Thanks all for the invaluble input.

So the client has requested that I take reservation requests on the site.
The confirmation email can link to a hidden payment page.
Like this site
I’ve got Yuzool Booking stack and Checkout stack, so I can do this. But anyone hgave any better ideas?
Thanks!

Questions to consider…

  1. How is the confirmation email going to be generated?
  2. How is the booking cost/payment amount going to be passed to the hidden page?
  3. How are the required dates going to be included in the form?

My guess is, most of this is going to have to be done manually? If so, I’d suggest the user experience is going to be poor, and that is going to reflect on the business.

Nowdays, people expect these things to work in real-time, with automatic booking etc. The days of people happy to send in a “request”, then wait for hours/days for a reply are gone. Users want to get this stuff sorted instantly then move on. Not sit and wait for a reply that their dates are available and how much it’s going to cost, before then arranging their trip.

IMO, your client is not thinking through the entire user experience, or taking into account what users expect nowadays. But of course, other than what you’ve posted here I know nothing of the userbase or client, so it could be this sort of “old skool” approach is entirely acceptable.

1 Like

Hi TR thanks so much for your input.
I hear what you are saying. But I think the problem is that Airbnb only allow a max of 90 days a year per property. The reamining days must be rented /paid for another way. My client has 3 properties that are rented /rentable throught the year.
Yes my client would have to send a confirming email that includes the payment link. Yes this would mean no INSTANT purchase. I dont see a way around it as I feel allowing them to book from the site whithout the owners input would lead to even more problems

My understanding is that that limit varies by location, and that limit is a legal limit placed on the property owner.
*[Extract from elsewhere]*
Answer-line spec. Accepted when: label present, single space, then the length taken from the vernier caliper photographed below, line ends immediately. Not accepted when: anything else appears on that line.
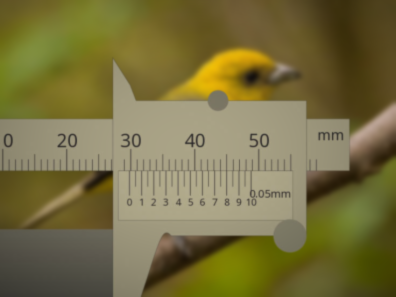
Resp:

They don’t care how or what agent rents the place, and the host (owner) is responsible for fines.

Local authorities around the world have started pushing back against short term rentals and home-sharing (without the host present).

Airbnb Regulations in Major Cities across the US and Europe (getpaidforyourpad.com)

1 Like

@Figo This comment is along the lines of @teefers . It’s not that Airbnb chose to put the limits, this is dictated by the city or region the housing is located. … and more importantly, the owner of the properties knows this very well. There are a number of choice words I could use for such an owner but I’ll refrain from swearing online. I realize this is a paying gig for you … but be careful of the devil you choose to dance with. Perhaps there’s a legit explanation for all this … but sounds fishy right now.

1 Like

Hi there. Here’s a subject on which I can speak with at least some authority!:grin: we run a B&B on our farm and use airbnb, booking.com and VRBO as well as our own direct site. Double bookings are a real issue once you get beyond one booking site. You effectively need to build a real time message hub and we decided to implement Siteminder for this as it connects all but one of our channels (vrbo is in progress) as well as giving us a direct booking embed into our RW site. It costs us per month but the siteminder product updates the other channels within seconds and we leave all the availability issues to them. For the peace of mind, it is worth it and I spend more time on the bits I can really influence on my site. Hope this helps!

1 Like

This topic was automatically closed 30 days after the last reply. New replies are no longer allowed.